[Your goal]
Copy out every line of the data below word for word, leaving out the pictures.

--- BEGIN Entries shown ---

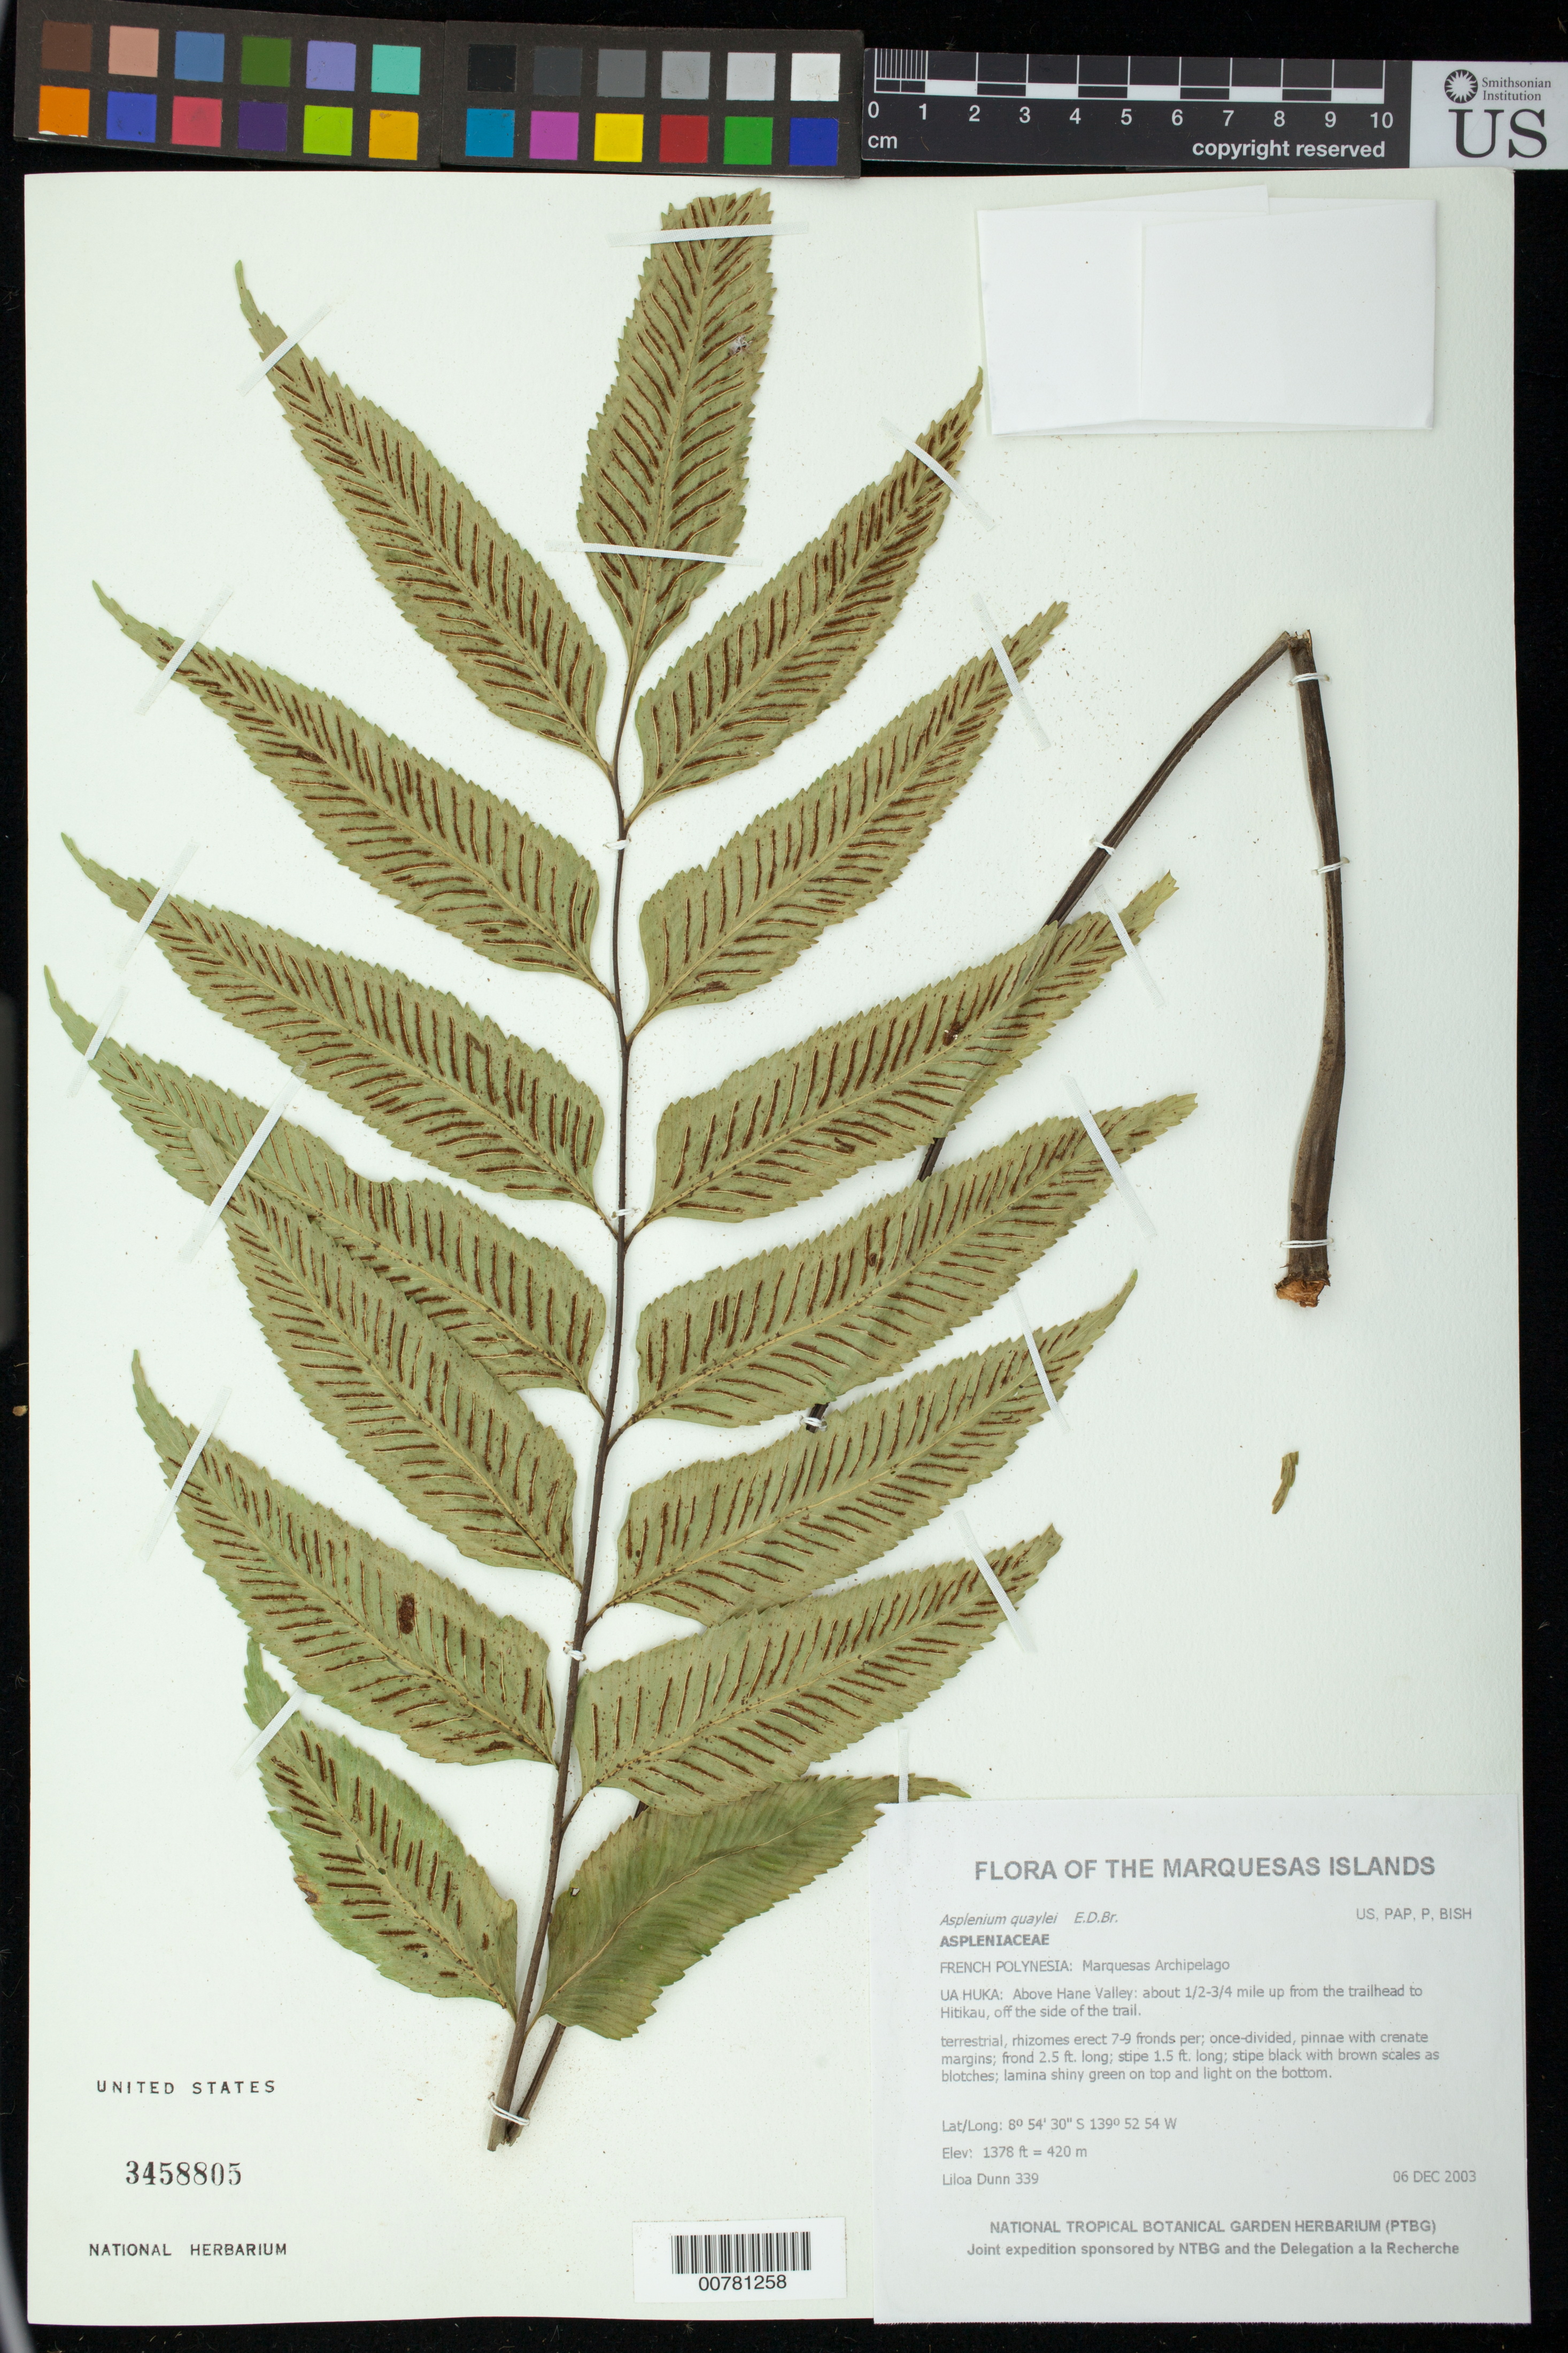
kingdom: Plantae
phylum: Tracheophyta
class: Polypodiopsida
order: Polypodiales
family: Aspleniaceae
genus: Asplenium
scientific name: Asplenium quaylei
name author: E.D. Br.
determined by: Lorence, David H., (PTBG), National Tropical Botanical Garden (UNITED STATES)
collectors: L. Dunn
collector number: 339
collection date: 2003-12-06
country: French Polynesia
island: Ua Huka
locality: Above Hane Valley: about 1/2-3/4 mile up from the trailhead to Hitikau, off the side of the trail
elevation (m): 420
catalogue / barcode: US 3458805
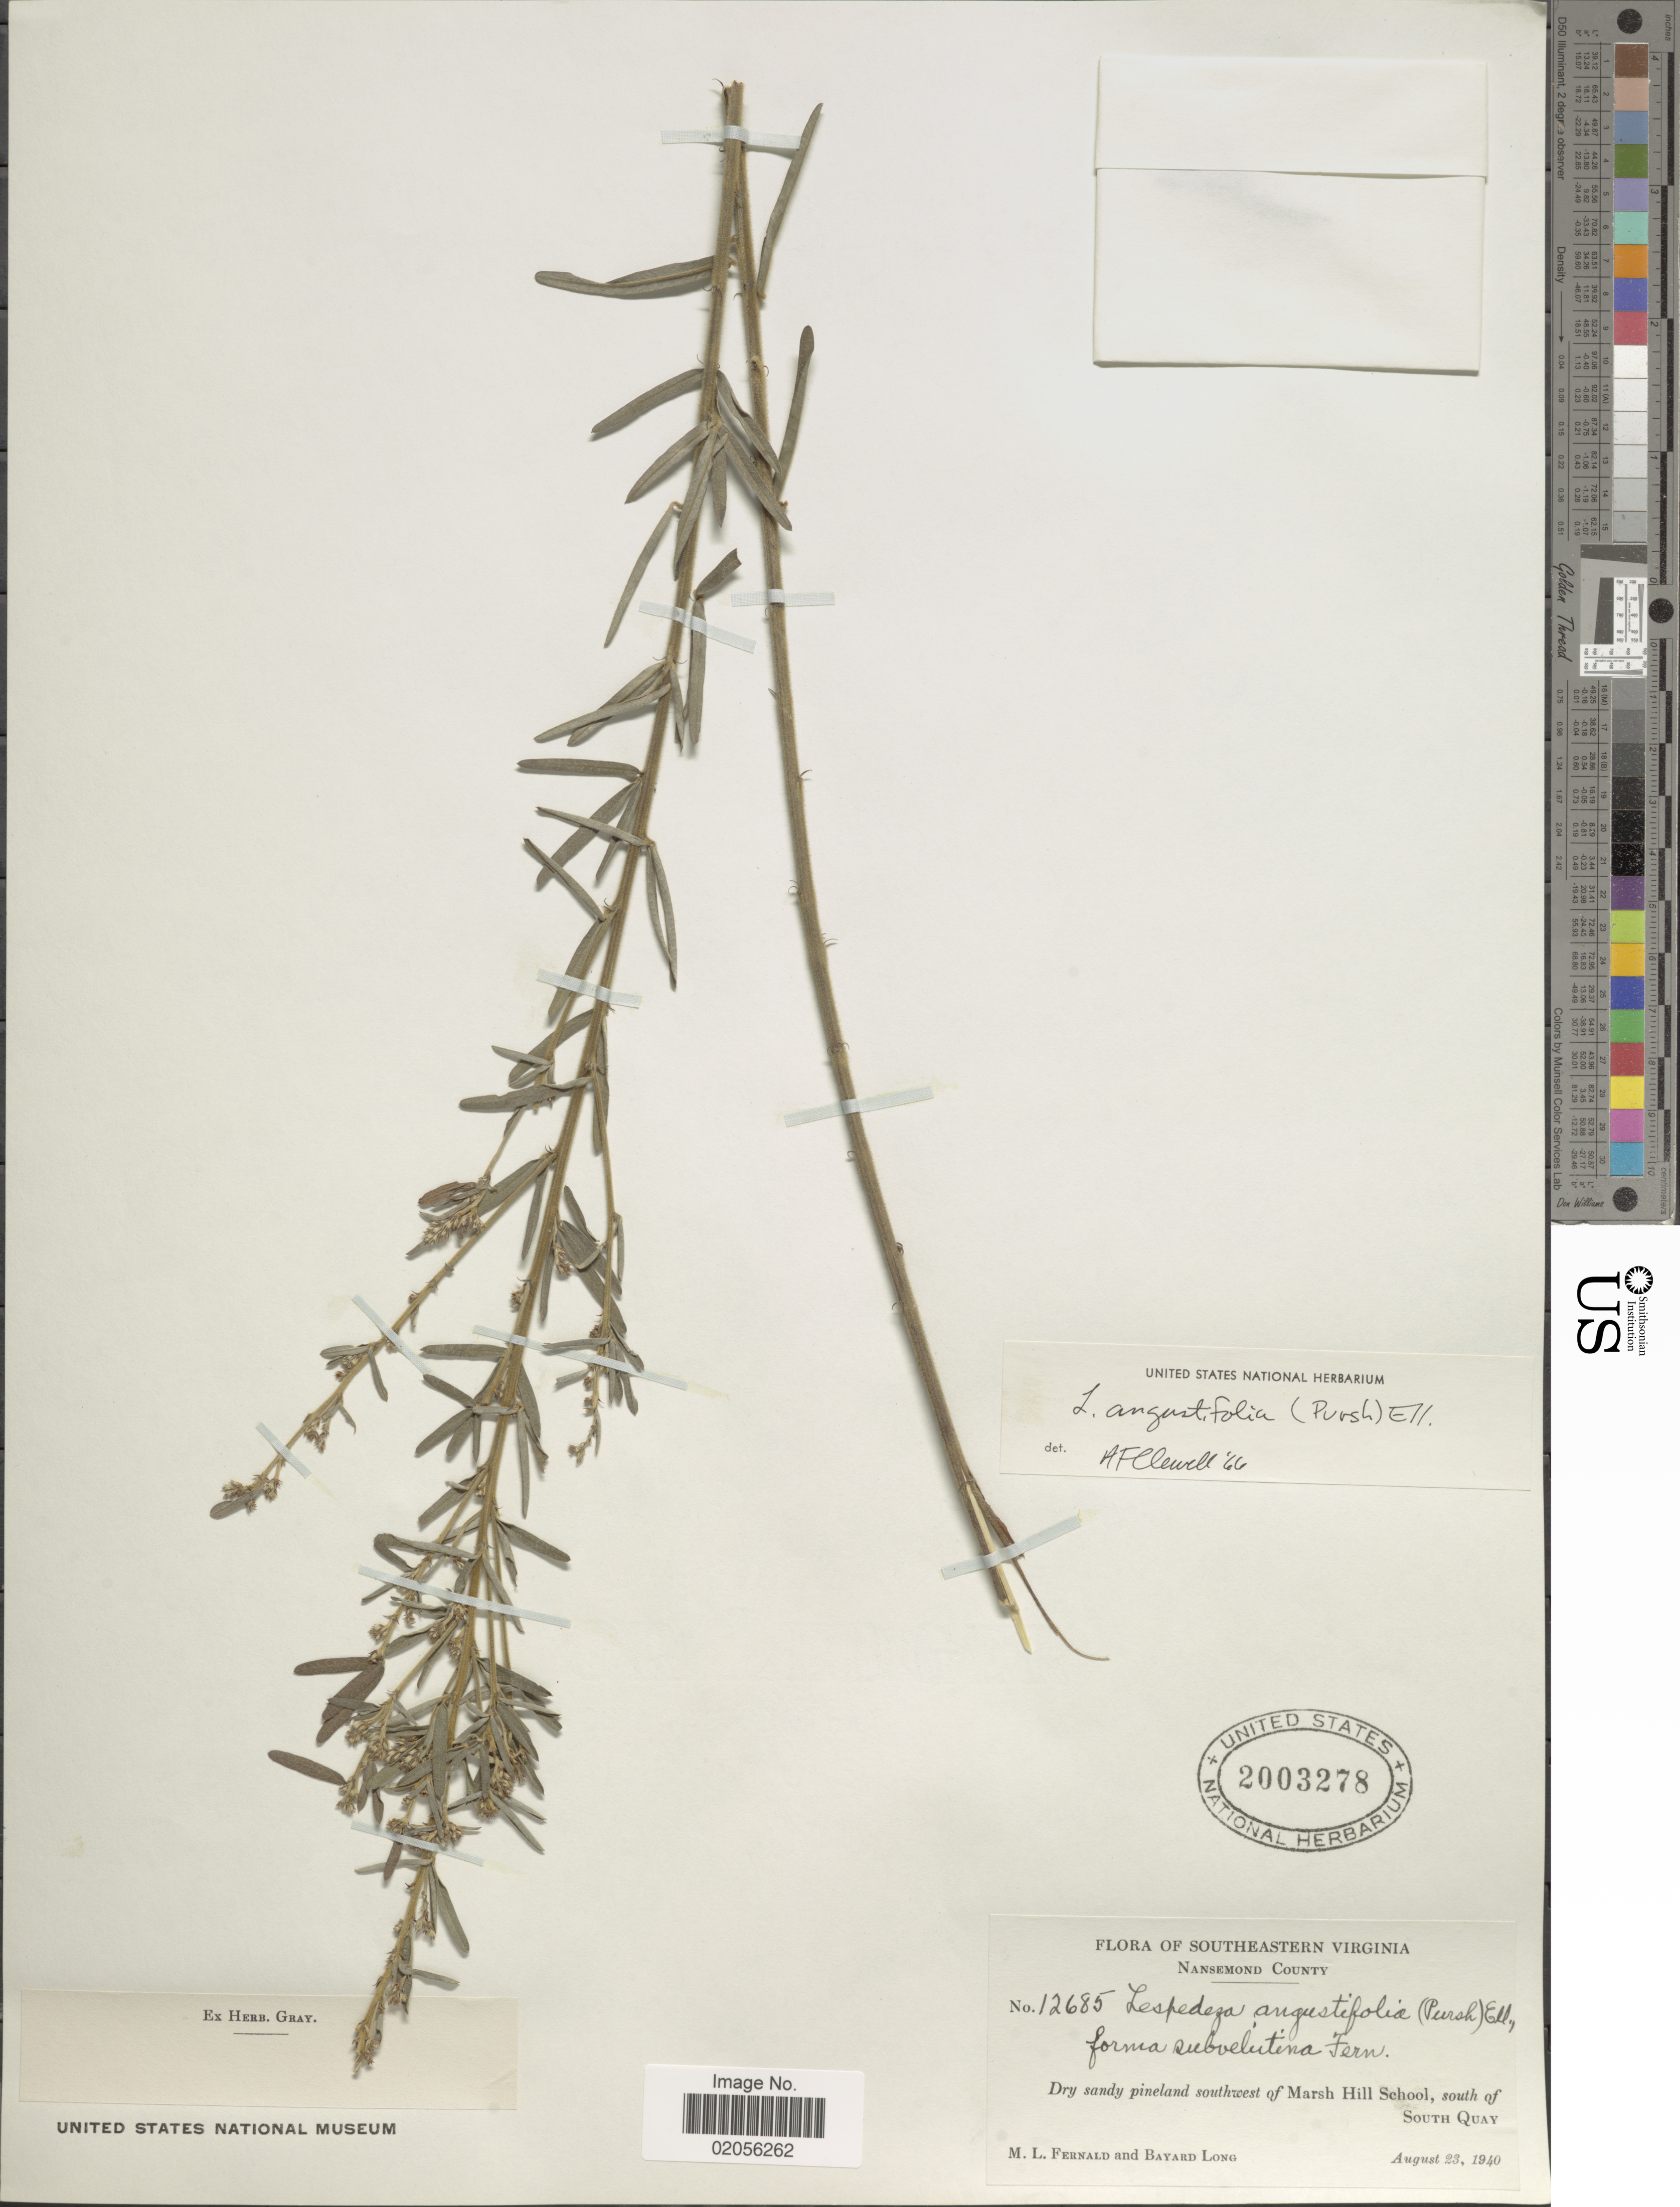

--- END Entries shown ---

[Response]
kingdom: Plantae
phylum: Tracheophyta
class: Polypodiopsida
order: Polypodiales
family: Aspleniaceae
genus: Asplenium
scientific name: Asplenium quaylei
name author: E.D. Br.
determined by: Lorence, David H., (PTBG), National Tropical Botanical Garden (UNITED STATES)
collectors: L. Dunn
collector number: 339
collection date: 2003-12-06
country: French Polynesia
island: Ua Huka
locality: Above Hane Valley: about 1/2-3/4 mile up from the trailhead to Hitikau, off the side of the trail
elevation (m): 420
catalogue / barcode: US 3458805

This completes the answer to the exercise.